What would new calibration mechanisms look like? I think they need to operate at the level of the interaction, not the level of the system. Lee and See's framework calibrates trust in the system. But for AI, what matters is trust in the system's output for this task in this context at this time. That requires structural information that most current AI systems do not provide: confidence signals tied to specific output domains, transparency about which training distributions the system is drawing from, version histories that let users track what changed and when, and structural separations between the system's reliable and unreliable output ranges. Not a general accuracy number. A domain-specific, versioned, auditable reliability profile that the user can calibrate against.

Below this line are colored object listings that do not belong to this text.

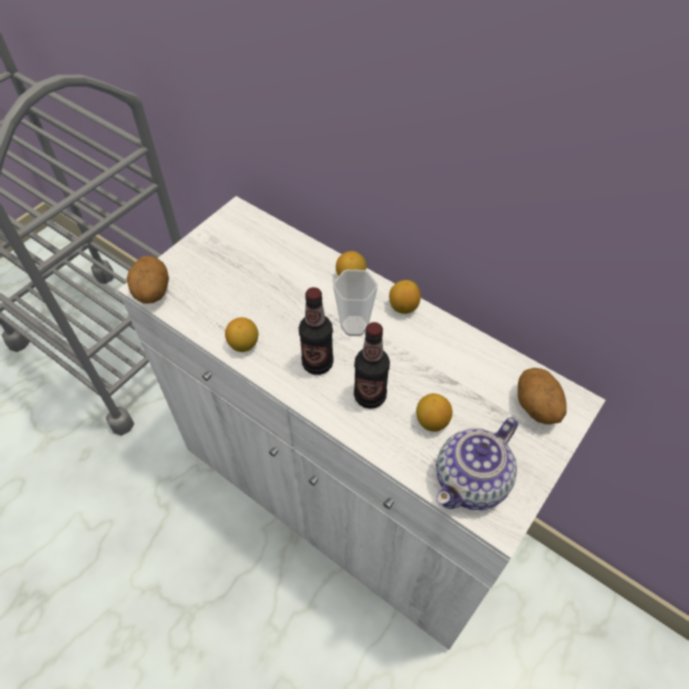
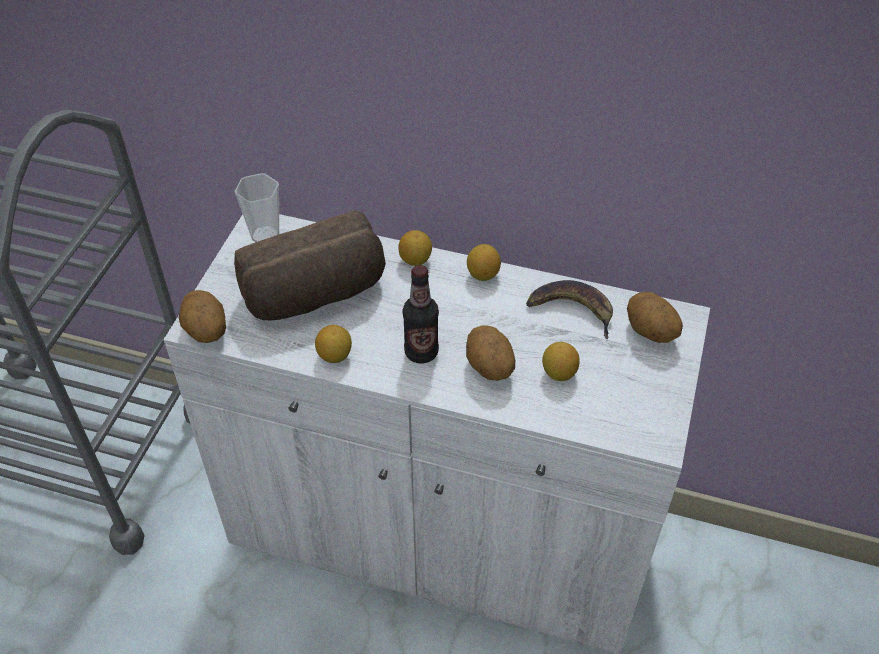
camera: 20 degrees left, 5 degrees down
(254, 286) = (316, 295): none -> bread
(354, 326) = (441, 306): cup -> cup (265, 236)
(370, 396) = (488, 368): bottle -> potato
(470, 363) = (572, 310): none -> banana
(472, 481) = (619, 414): teapot -> none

McKnight et al. gave us institution-based trust as the mechanism for situations where you cannot evaluate the trustee directly. For AI, the institution is the deployment context: the organization, the regulatory framework, the audit mechanism, the version control system. None of these exist in a mature form right now. The EU AI Act is a start, but it regulates risk categories, not calibration mechanisms. What IS research needs is a theory of AI trust calibration that replaces the assumption of observability with the assumption of opacity, replaces the assumption of determinism with the assumption of non-determinism, and replaces the assumption of stability with the assumption of continuous capability evolution. Lee and See gave us the right framework for the wrong world. The world we actually live in has non-deterministic, opaque, evolving trustees that produce trust cues they do not mean. Calibrating trust in that world requires a different mechanism entirely.